Pros: No spill, no leak straw cup
Cons: No drink cup too
My Needs are So Simple they are Difficult to Meet
Part of getting ready for our next vacation required finding the ultimate travel cups for my three children: straw cups, sans valve, with twist on lids. I've been spending a small fortune looking for one that might be acceptable. First up was the Nuby Flip-It Vari-Flo Straw Cup.
Attempting to Reengineer a Cup
I went into the purchase know that it was unlikely to work as manufactured. We do not use cups with valves at home, and they always seem to stymie my children. While it would be easy enough to pop the valve out of most non-straw cups, those just aren't dignified enough for my 5 1/2 year old. She would rather dehydrate than drink from a covered cup using anything but a straw. My only hope was to purchase a cup where I could just pop out the valve and be done with it.
I pulled apart and washed the five piece design; already I was not liking this cup. There was the 12 oz insulated cup, the screw-on lid with sliding straw protector, the rigid plastic straw in the cup, the silicone valve and the soft silicone drinking portion. From the design it was obvious that I could not eliminate the valve, but I decided to give it a go with my kids anyway since I had already opened it.
Not One, but Two Obstacles
Not only do my children have to suck incredibly hard to overcome the pressure of the valve, they also have to figure out how to manipulate the opening of the straw. The drinking end of the straw is not your typical open straw, it is covered with an almost solid membrane of silicone with three vertical slits cut in the surface. By compressing the soft silicone straw the slits open up to allow children to suck up whatever is in their cup. .
My 5 1/2 old was the first to try, "I think you put it together wrong, Mommy. It doesn't work." My almost four year old whined, "I can't drink!" but I think my 2 year old summed it up best when he tried to take a drink, looked at the cup and dropped in the floor. I am happy to say that no milk spilled out; of course none of my kids were able to drink from it either. I gave it a try and could understand their frustration. Not only do you need to apply sucking power usually reserved for a super-thick milk shake, you also need to gently press down on just the tip of the straw with your lips to open up the flow. It is all very dainty but most people I know, including my kids, take a straw into their mouths and past their teeth to drink; I don't know anyone who keeps the very 1/4" end of the straw just on their lips.

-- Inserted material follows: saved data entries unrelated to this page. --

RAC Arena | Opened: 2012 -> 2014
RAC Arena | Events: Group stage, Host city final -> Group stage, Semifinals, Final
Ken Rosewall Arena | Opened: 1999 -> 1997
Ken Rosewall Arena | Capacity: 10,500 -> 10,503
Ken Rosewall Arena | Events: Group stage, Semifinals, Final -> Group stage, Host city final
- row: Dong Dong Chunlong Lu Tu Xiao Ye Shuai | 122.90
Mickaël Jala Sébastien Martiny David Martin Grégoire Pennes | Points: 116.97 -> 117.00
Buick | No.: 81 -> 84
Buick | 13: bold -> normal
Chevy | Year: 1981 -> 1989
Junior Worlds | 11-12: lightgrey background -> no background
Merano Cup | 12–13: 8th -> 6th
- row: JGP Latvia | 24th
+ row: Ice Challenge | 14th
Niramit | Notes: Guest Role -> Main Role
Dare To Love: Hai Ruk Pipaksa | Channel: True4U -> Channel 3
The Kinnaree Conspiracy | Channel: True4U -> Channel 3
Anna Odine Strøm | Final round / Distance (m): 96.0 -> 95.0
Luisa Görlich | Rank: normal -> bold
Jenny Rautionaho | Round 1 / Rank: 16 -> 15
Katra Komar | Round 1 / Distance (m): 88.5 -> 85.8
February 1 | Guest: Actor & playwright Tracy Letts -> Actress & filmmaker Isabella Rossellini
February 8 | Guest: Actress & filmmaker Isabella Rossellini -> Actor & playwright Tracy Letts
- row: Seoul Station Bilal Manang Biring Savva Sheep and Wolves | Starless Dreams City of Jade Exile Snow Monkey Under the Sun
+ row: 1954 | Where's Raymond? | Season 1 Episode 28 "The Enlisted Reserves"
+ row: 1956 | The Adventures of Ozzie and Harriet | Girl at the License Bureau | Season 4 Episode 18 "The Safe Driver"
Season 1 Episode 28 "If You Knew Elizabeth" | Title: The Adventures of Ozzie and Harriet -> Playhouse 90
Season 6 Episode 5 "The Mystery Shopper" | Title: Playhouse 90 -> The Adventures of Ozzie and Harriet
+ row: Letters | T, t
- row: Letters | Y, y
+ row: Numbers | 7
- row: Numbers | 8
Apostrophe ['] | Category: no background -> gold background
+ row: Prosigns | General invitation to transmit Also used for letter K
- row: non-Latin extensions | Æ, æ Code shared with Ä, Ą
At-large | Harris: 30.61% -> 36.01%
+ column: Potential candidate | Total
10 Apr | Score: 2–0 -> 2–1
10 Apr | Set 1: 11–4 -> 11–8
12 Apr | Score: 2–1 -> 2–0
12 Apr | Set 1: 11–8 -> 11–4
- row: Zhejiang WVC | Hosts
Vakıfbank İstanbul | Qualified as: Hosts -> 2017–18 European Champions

The best thing I can say about this design, is that the drinking end of the straw is oblong so you can only assemble the straw so the slots are aligned to drink in the normal orientation. But I never claimed my kids were normal. My two year old doesn't recognize the "proper" orientation of the cup, and attempts to drink from the side. If he could actually suck long enough to get up his milk and then gently compress the tip of the straw, drinking from the side as he likes to try actually ends up further compressing the slits making it nearly impossible to drink from the cup.
All The Rest
So if for some reason you really want to make your children work for their milk, here are a few more things to know about this Nuby. The straw protector is fairly easy for children to operate but since this is a spill proof and drip proof cup that should not be an issue; the easier to open the better as far as I am concerned. I can't say that I noticed this cup keeping milk colder than our non insulated cups, but I did let the girls take the cup outside so that probably wasn't a fair test. But this cup is a single layer of plastic. My brief testing showed that the hourglass design fit in the couple of cup holders I had for testing as well as making it easy for the kids to hold. All five pieces washed up fine in the dishwasher and Nuby claims replacement straw units are available.
I cannot think of any good reason to purchase this cup. Nuby simply made it too difficult for children to actually drink from their Flip-It Vari-Flo Straw Cup. Sure, it isn't going to spill, but I wouldn't want to find one of these in a desert oasis either.